TERRY FRANCONA: Yeah, you know what, the tools are there that everybody can see, but for a young kid the willingness to be ready. He's done his homework on all their pitchers. So when he does pinch run, he will be as game ready as possible. May get one opportunity where he can impact the game, but we don't want to let that go by.
And again that play, I don't want to say it makes or breaks the game. It shows what he is able to do. And maybe makes that play later on in the series with men on base.
Can you just talk about how you've seen Kevin Youkilis evolve as a hitter from the four years that you've been managing him?
TERRY FRANCONA: The first spring in '04, I think it was his first year on the roster. I know he was in camp. He wasn't getting to a lot of fastballs. He actually turned on a ball in Sarasota against the Reds and hit it in the gap, and I remember thinking I'm glad I saw that. Because we'd heard how professional of a hitter this guy was. But he's not your prototype corner guy, knocking balls out of the ballpark. Then he goes to the Minor Leagues and he comes up and down that year. Kind of on that shuttle. Every time he'd go down, he'd come back and just in the course of conversation he would tell me something, and I would think this kid's really paying attention.
And he got better so fast. We all knew he commanded the strike zone so maturely for a young guy. But now he's a good threat at the plate. You don't know as he gets older how he will evolve. You know, does he hit for a higher average? Can he hit more home runs? Who knows. But he's a very good professional hitter.
Can you talk about the difference between the different rounds of the playoffs? There seems to be obviously more urgency in this one with the shorter series. The LCS's seem incredibly intense. Is there a difference from your standpoint?

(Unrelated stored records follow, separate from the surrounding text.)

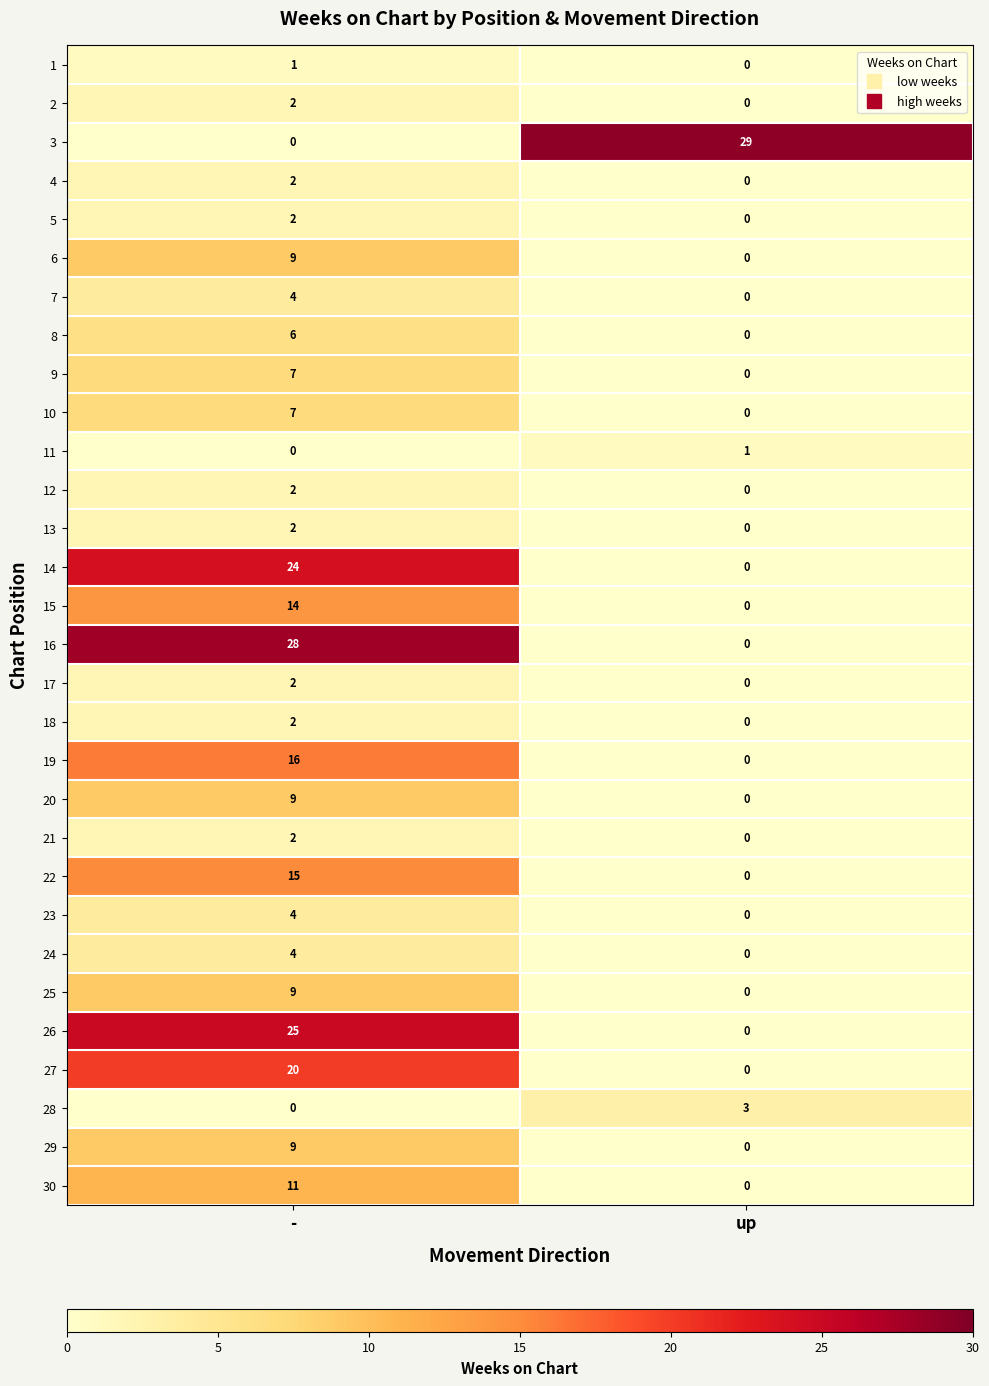

Is it true that 24 equals -3 at up?

False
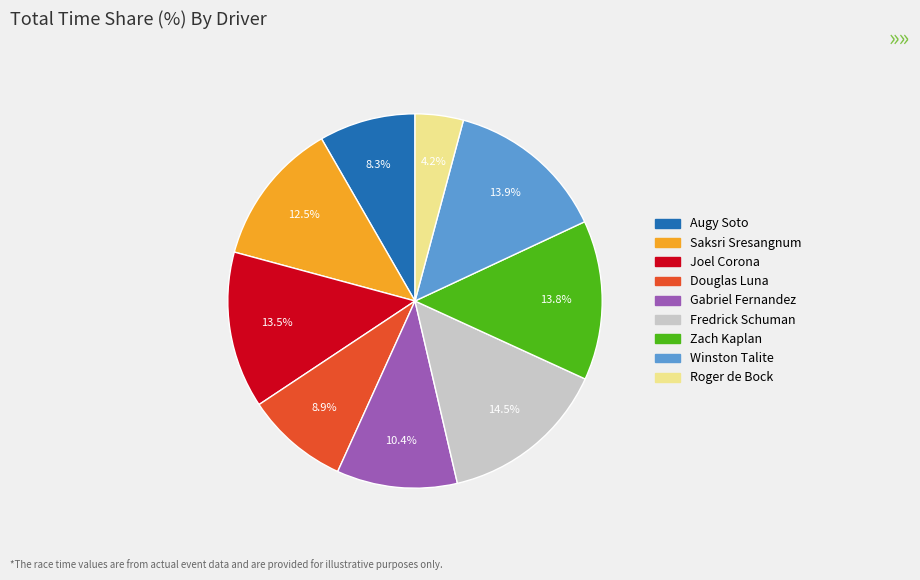

How much of the chart is everything except Gabriel Fernandez?

89.6%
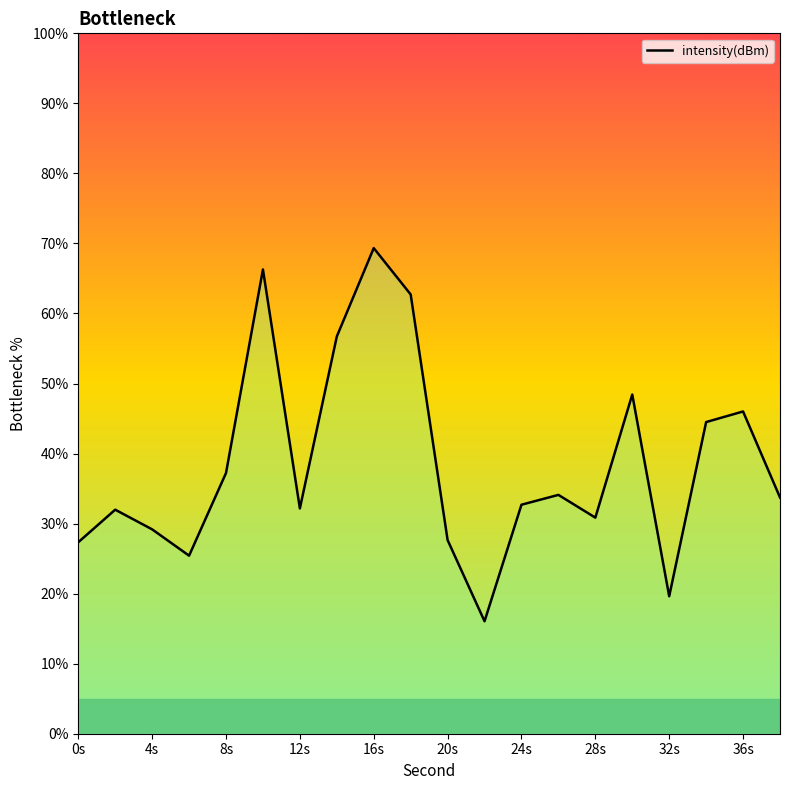

What is the maximum value shown in the chart?

69.3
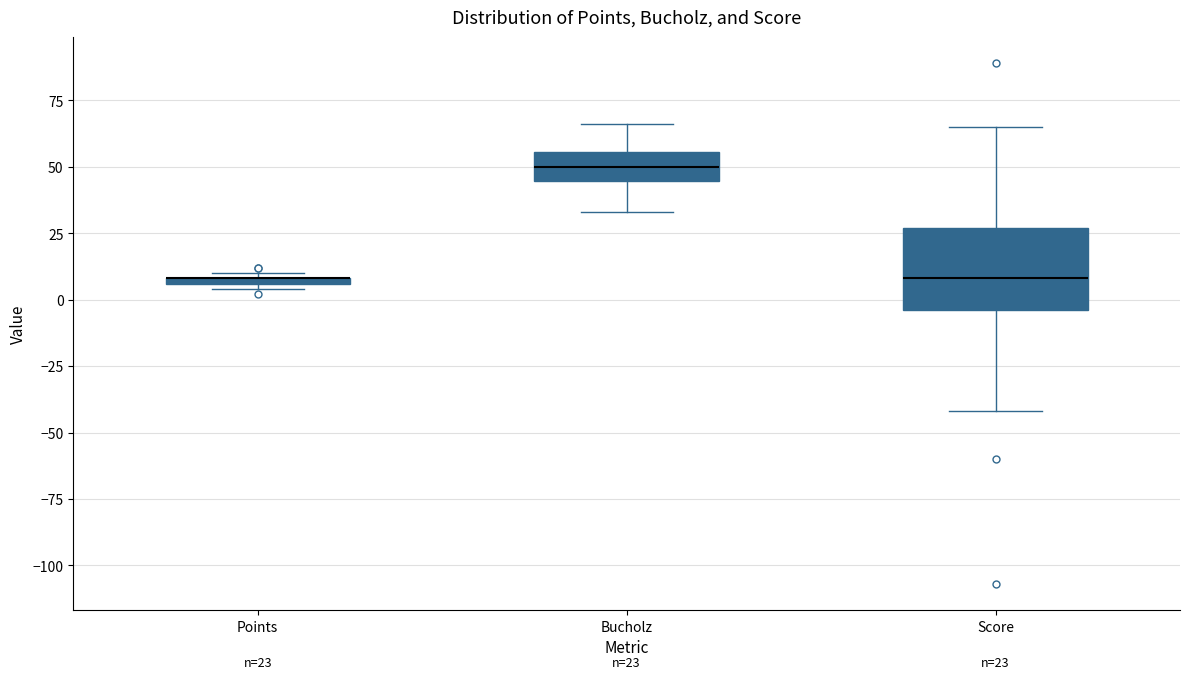

Which box is the tallest, from its lower edge to its upper edge?

Score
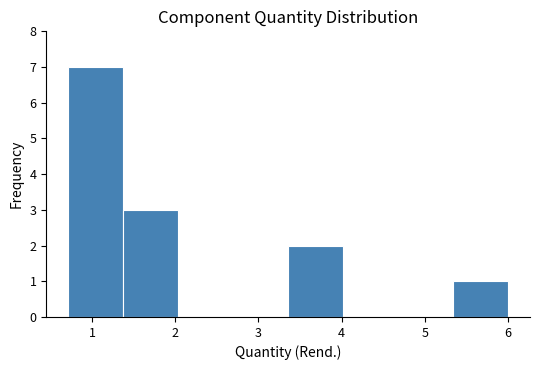

Reading left to right, list every bar in this chart as the range it spans on the x-axis followed by its height. Neither the bar edges nor the heights are printed on the chart, so give them approximately, as read against the axes.

0.7 to 1.4: 7
1.4 to 2.0: 3
2.0 to 2.7: 0
2.7 to 3.4: 0
3.4 to 4.0: 2
4.0 to 4.7: 0
4.7 to 5.3: 0
5.3 to 6.0: 1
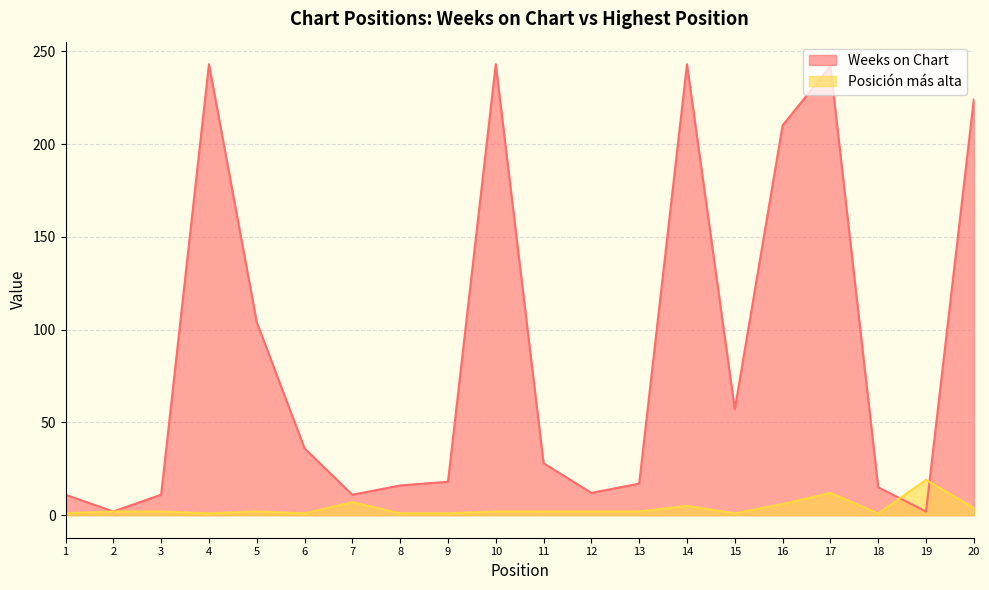

The value of Weeks on Chart at 1 is 7. True or false?

False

TERRY FRANCONA: No, there really isn't. They're all urgent. I think we've tried to somewhat play each inning of every game all year that way. Even when we're resting people, we want to play the game right all the time. I think sometimes that's part of an advantage at playing at Fenway. Every game is treated like a playoff game. Shoot, even in Fort Myers. I remember the first time we played the Yankees and we didn't play all the regulars, everybody went bananas.
I think that's the culture we want to have here. Every game means so much. Then when you get to games that do mean so much, it doesn't make you do something you don't want to do or make you react in a negative way.
With Pedroia getting off to a slow start this season, do you recall the moment in the season where maybe his personality clicked in, and any concern he had early, he became a scrappy, confident guy you know now?
TERRY FRANCONA: I don't actually remember a moment. I really don't. You know, what's interesting about what you're asking is, and I think he went about it the right way. You know, when you're a young player, you're coming into a Major League atmosphere, veteran team, there's a way to act. And sometimes balancing that isn't the easiest thing to do. While he was quiet, and maybe that's not his nature, the veterans, I think, respected the way he was handling himself. The way he was handling his adversity early on. And then he started getting hot. While he wasn't hitting, he was contributing in making all the plays and helping us win. Then he got hot and his true personality came out. Then it started being a case where the energy was good, the veterans loved him, and that's the way he needs to be to be a good player.
But I still think he handled it correctly. You come in on day one saying some of the things he's saying on day 160, and somebody might have smacked him. In fact, they still do. But it's worked. I think he handled himself very well.